Enviada em 01/09/2020

O autor Michael Foucault em seu livro vigiar e punir, conta com detalhes o suplício do condenado Damiens acusado de parricídio. Na trama, as mais horríveis torturas eram imposta ao réu. Hoje em dia, com o avanço das leis penais, tais atos são inaceitáveis. todavia, nota-se um aumento na tentativa de a população fazer justiça com as próprias mãos. Isso porque, a morosidade do poder judiciário  aliada a leis brandas passam a população a sensação de impunidade.

A princípio, a população age por impulso, não calculando as consequências de se fazer justiça com as próprias mãos.

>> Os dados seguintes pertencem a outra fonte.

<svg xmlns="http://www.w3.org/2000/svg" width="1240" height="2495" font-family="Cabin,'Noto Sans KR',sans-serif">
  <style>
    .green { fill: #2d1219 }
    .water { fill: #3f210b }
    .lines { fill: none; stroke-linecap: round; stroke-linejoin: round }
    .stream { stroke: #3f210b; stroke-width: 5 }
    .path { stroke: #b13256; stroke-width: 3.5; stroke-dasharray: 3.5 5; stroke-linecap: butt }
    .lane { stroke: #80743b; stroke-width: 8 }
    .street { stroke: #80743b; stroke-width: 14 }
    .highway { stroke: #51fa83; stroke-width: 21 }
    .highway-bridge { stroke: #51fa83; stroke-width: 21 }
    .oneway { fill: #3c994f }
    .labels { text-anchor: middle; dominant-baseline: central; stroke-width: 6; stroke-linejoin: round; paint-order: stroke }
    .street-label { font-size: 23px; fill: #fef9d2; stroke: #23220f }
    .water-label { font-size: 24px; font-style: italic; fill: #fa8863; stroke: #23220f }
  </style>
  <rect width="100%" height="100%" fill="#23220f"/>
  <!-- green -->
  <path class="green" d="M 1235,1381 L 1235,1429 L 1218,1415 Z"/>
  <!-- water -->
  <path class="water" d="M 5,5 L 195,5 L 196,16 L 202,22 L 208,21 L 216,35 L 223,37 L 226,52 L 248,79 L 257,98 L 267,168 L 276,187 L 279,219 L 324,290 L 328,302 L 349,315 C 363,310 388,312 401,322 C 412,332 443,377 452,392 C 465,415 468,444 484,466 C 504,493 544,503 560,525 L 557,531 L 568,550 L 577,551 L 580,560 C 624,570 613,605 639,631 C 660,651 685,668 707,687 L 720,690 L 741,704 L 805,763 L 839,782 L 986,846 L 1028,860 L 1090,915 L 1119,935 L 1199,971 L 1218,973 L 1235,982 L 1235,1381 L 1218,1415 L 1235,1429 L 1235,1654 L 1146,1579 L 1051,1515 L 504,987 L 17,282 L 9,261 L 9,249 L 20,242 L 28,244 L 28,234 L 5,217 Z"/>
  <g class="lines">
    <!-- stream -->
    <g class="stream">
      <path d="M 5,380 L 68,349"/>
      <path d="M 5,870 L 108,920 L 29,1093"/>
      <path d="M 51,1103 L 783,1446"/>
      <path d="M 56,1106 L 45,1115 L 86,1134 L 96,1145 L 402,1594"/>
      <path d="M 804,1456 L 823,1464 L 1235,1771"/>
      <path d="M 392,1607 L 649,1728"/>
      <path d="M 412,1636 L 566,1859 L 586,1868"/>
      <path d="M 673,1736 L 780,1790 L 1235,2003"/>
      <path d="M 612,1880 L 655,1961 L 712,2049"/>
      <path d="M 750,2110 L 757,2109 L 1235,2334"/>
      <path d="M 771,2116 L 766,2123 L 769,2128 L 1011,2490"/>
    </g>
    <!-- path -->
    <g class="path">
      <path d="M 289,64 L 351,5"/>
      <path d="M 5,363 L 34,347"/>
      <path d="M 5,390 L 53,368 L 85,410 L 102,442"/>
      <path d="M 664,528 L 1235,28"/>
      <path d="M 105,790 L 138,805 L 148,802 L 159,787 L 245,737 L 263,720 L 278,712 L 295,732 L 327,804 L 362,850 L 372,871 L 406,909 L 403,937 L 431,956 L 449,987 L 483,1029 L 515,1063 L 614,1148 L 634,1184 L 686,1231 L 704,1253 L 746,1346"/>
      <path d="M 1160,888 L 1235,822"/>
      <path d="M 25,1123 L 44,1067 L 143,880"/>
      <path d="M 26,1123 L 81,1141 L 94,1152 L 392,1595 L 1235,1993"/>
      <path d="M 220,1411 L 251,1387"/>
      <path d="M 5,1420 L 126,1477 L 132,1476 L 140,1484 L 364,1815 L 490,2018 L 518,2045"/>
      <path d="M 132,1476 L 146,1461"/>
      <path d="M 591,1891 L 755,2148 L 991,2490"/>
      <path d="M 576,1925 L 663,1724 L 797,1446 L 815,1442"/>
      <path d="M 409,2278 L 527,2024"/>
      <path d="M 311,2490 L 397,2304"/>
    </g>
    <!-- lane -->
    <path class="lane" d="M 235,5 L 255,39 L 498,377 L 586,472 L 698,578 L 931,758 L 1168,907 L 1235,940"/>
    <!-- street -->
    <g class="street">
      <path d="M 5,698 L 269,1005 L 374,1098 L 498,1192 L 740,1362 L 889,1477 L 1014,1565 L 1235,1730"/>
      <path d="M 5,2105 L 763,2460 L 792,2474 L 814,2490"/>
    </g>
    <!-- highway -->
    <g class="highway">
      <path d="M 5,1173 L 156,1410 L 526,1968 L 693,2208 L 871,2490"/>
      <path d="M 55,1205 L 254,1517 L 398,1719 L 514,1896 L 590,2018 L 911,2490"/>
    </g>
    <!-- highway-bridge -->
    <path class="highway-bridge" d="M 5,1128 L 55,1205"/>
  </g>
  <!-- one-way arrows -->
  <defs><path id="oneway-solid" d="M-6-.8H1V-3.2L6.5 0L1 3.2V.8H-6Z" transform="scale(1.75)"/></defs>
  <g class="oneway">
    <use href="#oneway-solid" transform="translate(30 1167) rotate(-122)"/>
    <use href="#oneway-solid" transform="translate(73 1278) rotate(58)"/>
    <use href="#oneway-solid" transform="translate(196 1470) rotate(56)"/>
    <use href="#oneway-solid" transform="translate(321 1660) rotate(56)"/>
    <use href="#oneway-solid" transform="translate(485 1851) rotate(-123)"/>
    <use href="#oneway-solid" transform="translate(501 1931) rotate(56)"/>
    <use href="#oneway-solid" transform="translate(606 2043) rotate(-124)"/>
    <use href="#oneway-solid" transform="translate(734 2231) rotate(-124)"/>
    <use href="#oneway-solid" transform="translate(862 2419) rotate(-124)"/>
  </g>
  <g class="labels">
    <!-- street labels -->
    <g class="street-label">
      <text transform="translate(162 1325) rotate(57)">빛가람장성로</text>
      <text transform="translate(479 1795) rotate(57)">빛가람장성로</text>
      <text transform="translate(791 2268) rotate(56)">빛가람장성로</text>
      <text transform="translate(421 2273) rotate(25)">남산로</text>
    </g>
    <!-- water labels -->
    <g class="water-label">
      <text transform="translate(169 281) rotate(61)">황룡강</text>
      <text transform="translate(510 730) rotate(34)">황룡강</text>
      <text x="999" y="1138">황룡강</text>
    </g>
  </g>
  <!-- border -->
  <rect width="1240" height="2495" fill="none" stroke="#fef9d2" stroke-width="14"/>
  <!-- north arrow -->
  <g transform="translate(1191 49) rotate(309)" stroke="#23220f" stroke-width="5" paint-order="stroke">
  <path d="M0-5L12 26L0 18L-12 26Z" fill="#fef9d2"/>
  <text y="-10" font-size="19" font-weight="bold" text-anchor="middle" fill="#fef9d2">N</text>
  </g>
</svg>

Certos crimes causa uma enorme comoção social o que eleva os ânimos da sociedade que, julgando uma possível absolvição do acusado ou pelo fato de o poder judiciário ser lento em suas decisões,  age por conta própria igualando-se a animais irracionais que em alguns casos tiram a vida de outra pessoas sem que ela passasse por um processo judicial.

Também, as leis brasileiras deixam brechas para que acusados de crimes responda em liberdade ou tenham suas penalidades atenuadas, gerando sensação de impunidade. Assim é crescente o número de casos de pessoas que são julgadas pela população no que seria o próprio código de Hamurabi “olho por olho, dente por dente.

Nesse viés, é importante que medidas sejam tomadas afim de inibir tais ações, portanto cabe ao poder judiciário que invistam na capacidade de processamento dos processos penais no intuito de diminuir o tempo de imposição da penalidade aos réus. Também, o congresso nacional deve criar leis com penalidades mais severas no intuito de diminuir a sensaçao de impunidade na populaçao.